This study examines the environmental impact of cement production and its economic considerations and demonstrates an IoT-inspired deployment framework for continuously assessing these. The LCA and TEA in this study analyze emission and cost reduction opportunities from alternative manufacturing inputs in four different scenarios at a United States cement plant. In addition, the study demonstrates a practical approach to integrating sustainability into cement manufacturing with a deployment framework for the continuous assessment of cement production’s economic and environmental performance.

2. Materials and Methods

Digitalization and data-driven process optimization of cement manufacturing will help the industry better manage energy consumption and reduce emissions and raw material inefficiencies [11,12]. There has been improvement in sensors, data management, related Internet of Things (IoT) toolkits, and increased maturity levels of artificial intelligence. These, and the templatization of life cycle and techno-economic assessments, all contribute to a deployment framework for continuously assessing the economic and environmental impact of process improvements in cement manufacturing.

§ **Supplied material**:
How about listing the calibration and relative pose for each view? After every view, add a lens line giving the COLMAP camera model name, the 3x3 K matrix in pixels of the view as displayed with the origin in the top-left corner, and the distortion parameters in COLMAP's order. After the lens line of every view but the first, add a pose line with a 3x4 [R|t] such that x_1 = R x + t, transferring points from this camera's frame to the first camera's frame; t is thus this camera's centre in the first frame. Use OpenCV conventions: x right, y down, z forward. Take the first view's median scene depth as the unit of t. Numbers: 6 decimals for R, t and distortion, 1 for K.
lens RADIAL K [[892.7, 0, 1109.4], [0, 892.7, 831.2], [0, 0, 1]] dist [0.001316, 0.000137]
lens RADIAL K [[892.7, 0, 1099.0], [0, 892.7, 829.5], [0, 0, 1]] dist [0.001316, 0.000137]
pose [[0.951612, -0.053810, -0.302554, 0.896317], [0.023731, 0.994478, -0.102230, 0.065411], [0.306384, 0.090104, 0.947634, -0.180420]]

---

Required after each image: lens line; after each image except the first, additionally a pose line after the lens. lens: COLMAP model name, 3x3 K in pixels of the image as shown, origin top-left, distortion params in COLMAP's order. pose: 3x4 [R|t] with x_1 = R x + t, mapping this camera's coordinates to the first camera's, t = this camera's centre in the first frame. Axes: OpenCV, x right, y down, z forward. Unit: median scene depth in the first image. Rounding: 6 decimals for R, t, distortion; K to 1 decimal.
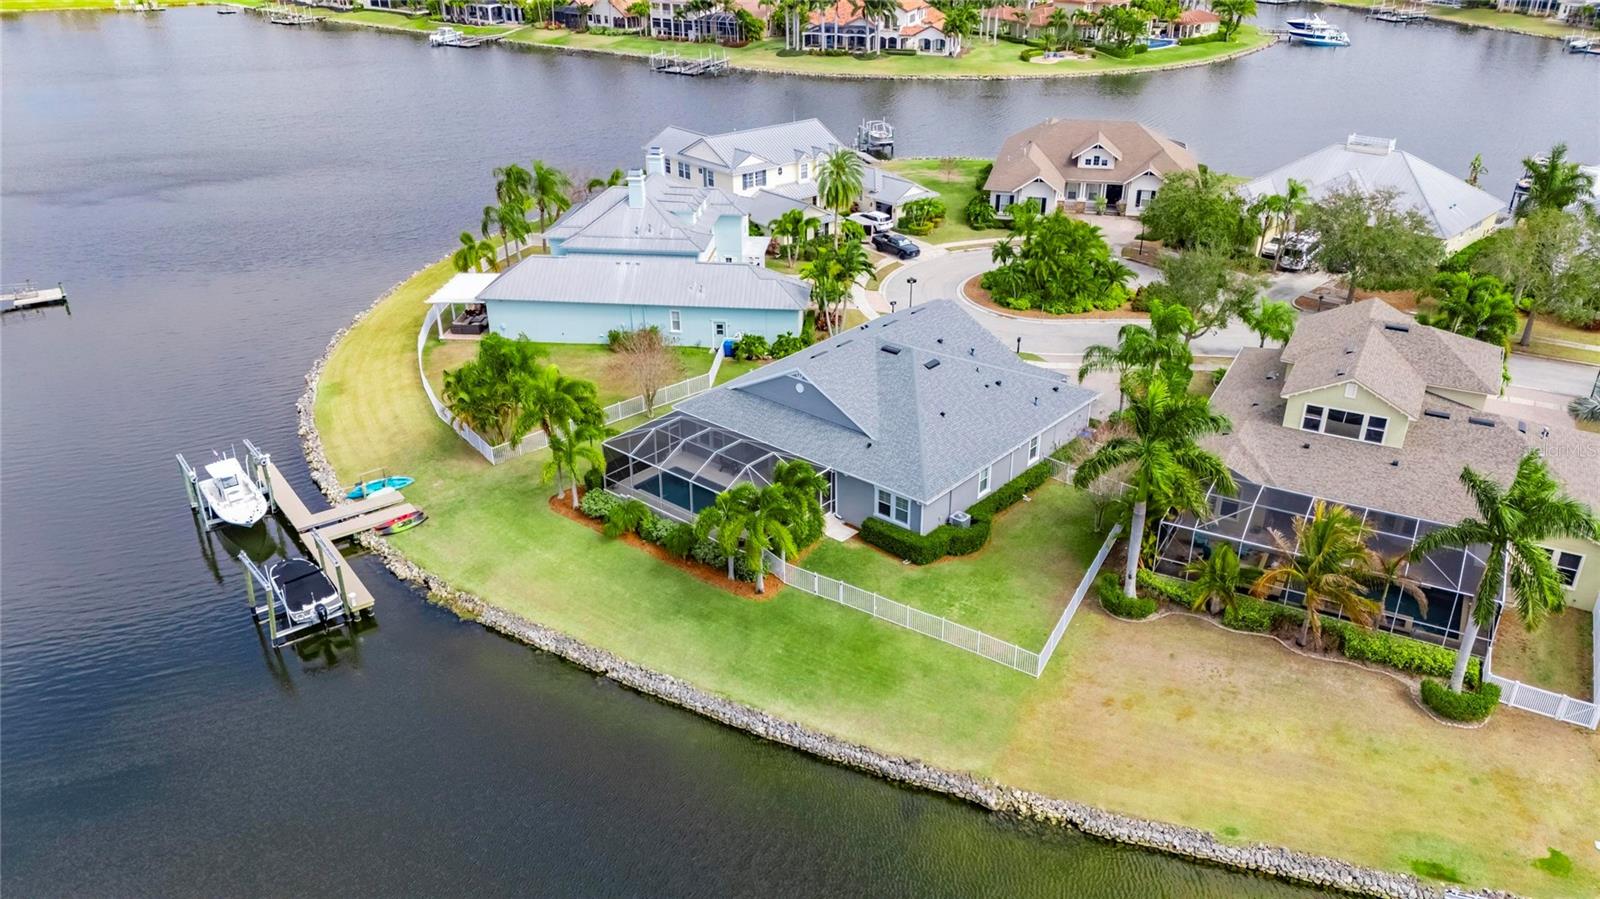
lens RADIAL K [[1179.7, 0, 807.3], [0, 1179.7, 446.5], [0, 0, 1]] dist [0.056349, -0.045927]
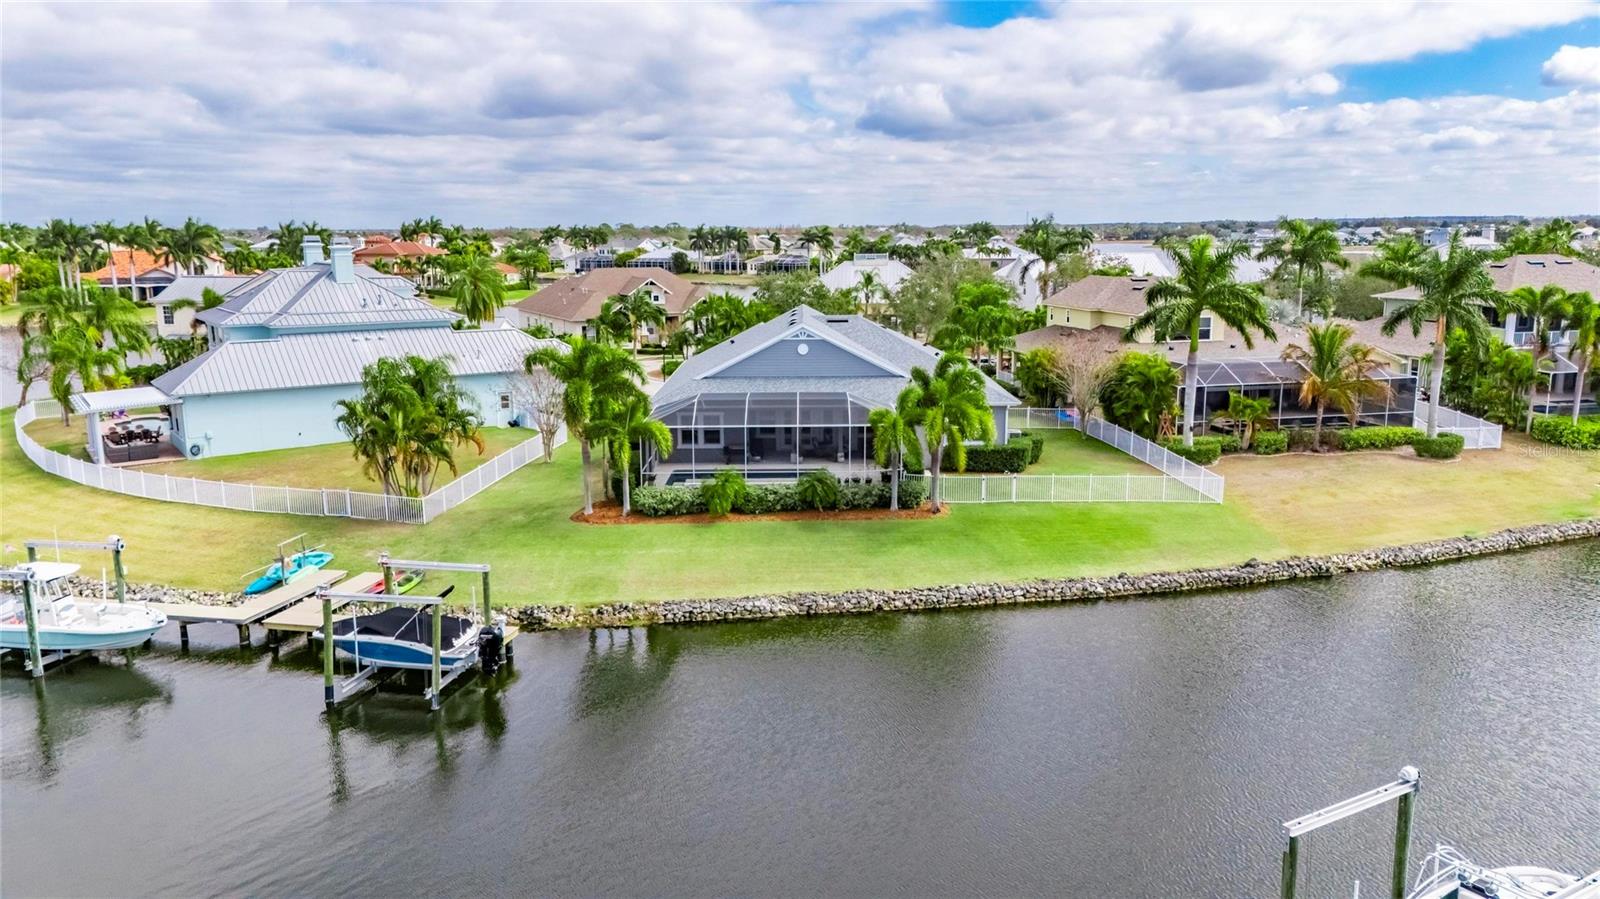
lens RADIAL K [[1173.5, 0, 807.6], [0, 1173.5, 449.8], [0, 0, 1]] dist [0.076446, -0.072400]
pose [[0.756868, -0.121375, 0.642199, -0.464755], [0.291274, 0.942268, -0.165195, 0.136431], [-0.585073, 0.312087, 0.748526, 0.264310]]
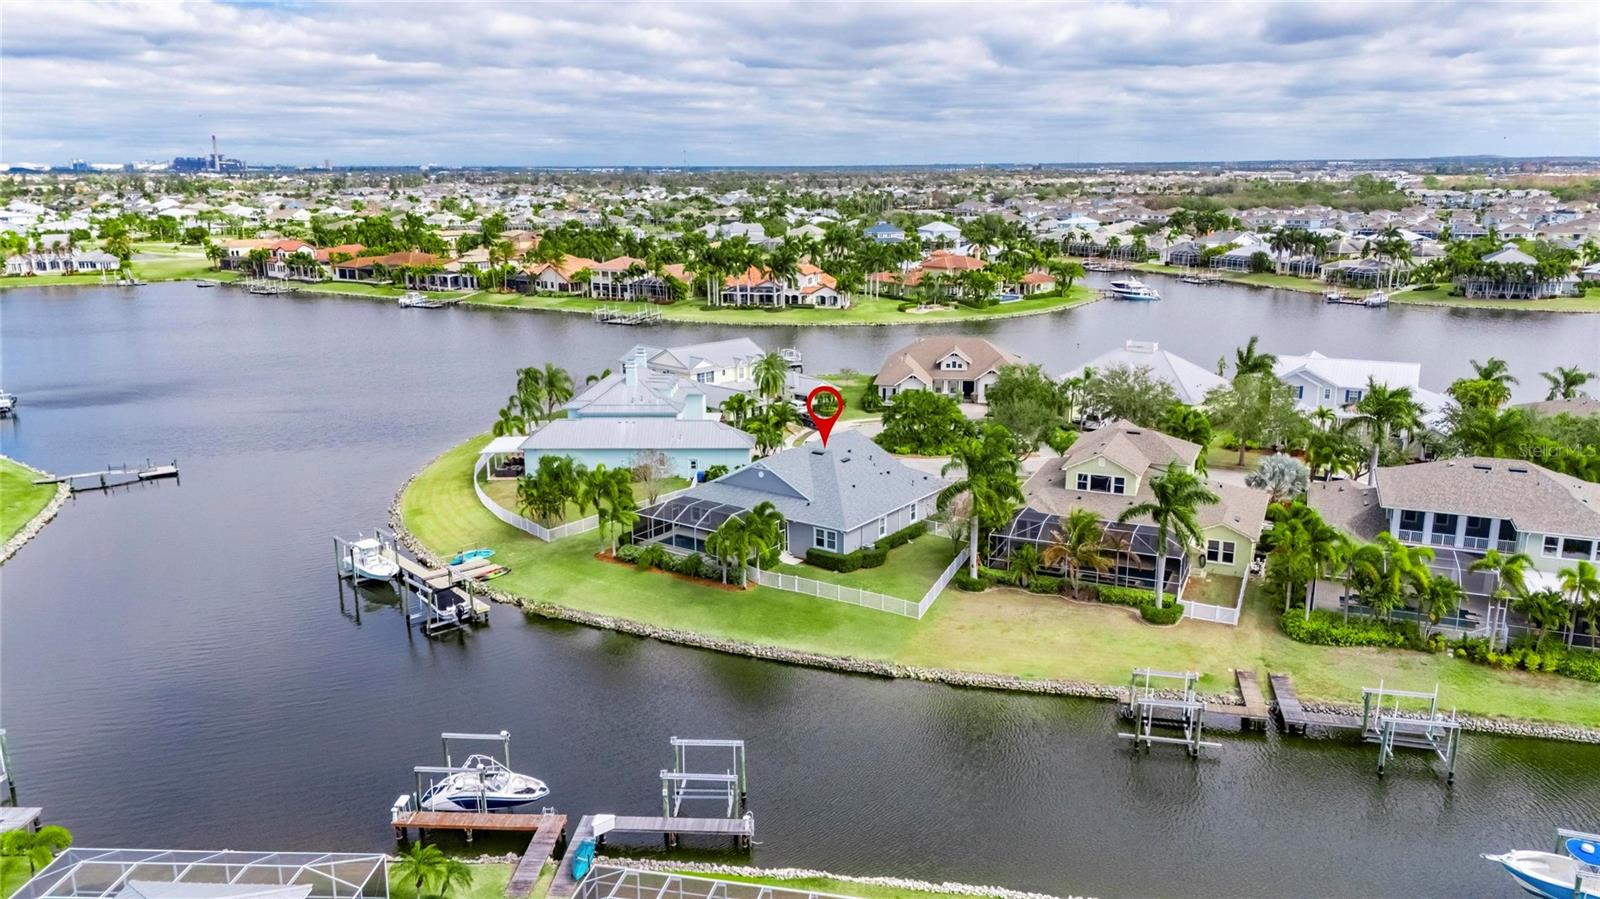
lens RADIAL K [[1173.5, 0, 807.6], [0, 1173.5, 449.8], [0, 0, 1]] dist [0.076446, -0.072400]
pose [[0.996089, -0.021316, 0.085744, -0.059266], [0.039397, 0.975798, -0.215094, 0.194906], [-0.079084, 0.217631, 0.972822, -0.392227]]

...

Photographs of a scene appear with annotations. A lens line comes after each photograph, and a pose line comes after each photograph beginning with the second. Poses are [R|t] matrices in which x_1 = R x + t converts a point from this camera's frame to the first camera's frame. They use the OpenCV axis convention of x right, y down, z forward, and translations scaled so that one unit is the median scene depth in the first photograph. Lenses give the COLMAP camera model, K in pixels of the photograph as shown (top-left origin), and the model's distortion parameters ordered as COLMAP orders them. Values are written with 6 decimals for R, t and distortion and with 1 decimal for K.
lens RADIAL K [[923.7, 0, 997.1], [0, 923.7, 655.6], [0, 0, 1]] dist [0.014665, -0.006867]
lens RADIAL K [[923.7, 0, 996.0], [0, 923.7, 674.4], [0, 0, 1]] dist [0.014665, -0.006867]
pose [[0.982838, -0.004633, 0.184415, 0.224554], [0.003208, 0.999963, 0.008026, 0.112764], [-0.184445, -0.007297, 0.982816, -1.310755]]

§ **Problem requirements**: Write what comes next in the cement production text, starting after its final sentence. The items play no part in this work.

§ **Result of the exercise**:
Advancing innovative near-zero emission production routes, and promoting material efficiency, are two of the key carbon-cutting strategies that would contribute the most to direct emission reductions in the Net Zero Scenario [13]. Near zero or net zero emission production of cement would require incorporating carbon capture in the production process, thereby increasing the cost of production. However, significant carbon emission reduction is possible by promoting material efficiency. This study explores material efficiency options in demonstrating the deployment framework using the Union Bridge, Maryland plant of Lehigh Cement (LC) as a case study. Heidelberg Cement of Germany wholly owns LC and has affiliations with technically advanced cement operations and construction-related materials activities. LC’s original plant was built in 1910 and has since undergone several modernizations, including replacing four long-dry kilns with one preheater/pre-calciner kiln system. At the time of this study, the LC plant in Union Bridge, Maryland, is transitioning from producing ordinary Portland cement to Portland-limestone cement, which uses innovative technology to increase limestone content and reduce clinker used. According to the manufacturer, the product called EcoCem®PLC (Lehigh Cement, Union Bridge, MD, USA) contains as much as 10% more limestone but performs equivalent to ordinary Portland cement in terms of concrete compressive, flexural strength, and durability [14].
To demonstrate how the deployment framework can be leveraged for the continuous assessment and improvement of cement production’s economic and environmental impact, we review its production at the LC plant in Union Bridge under four scenarios, as listed in Table 1 below.
In the first two scenarios, thermal energy for producing ordinary Portland cement and Portland-limestone cement is provided by coal combustion. In comparison, in the other two scenarios, thermal energy is provided by the combustion of dried biosolids from processed sewage sludge. These scenarios were examined using the templates developed by the University of Michigan Global CO2 Initiative [15].

2.1. Life Cycle Assessment (LCA)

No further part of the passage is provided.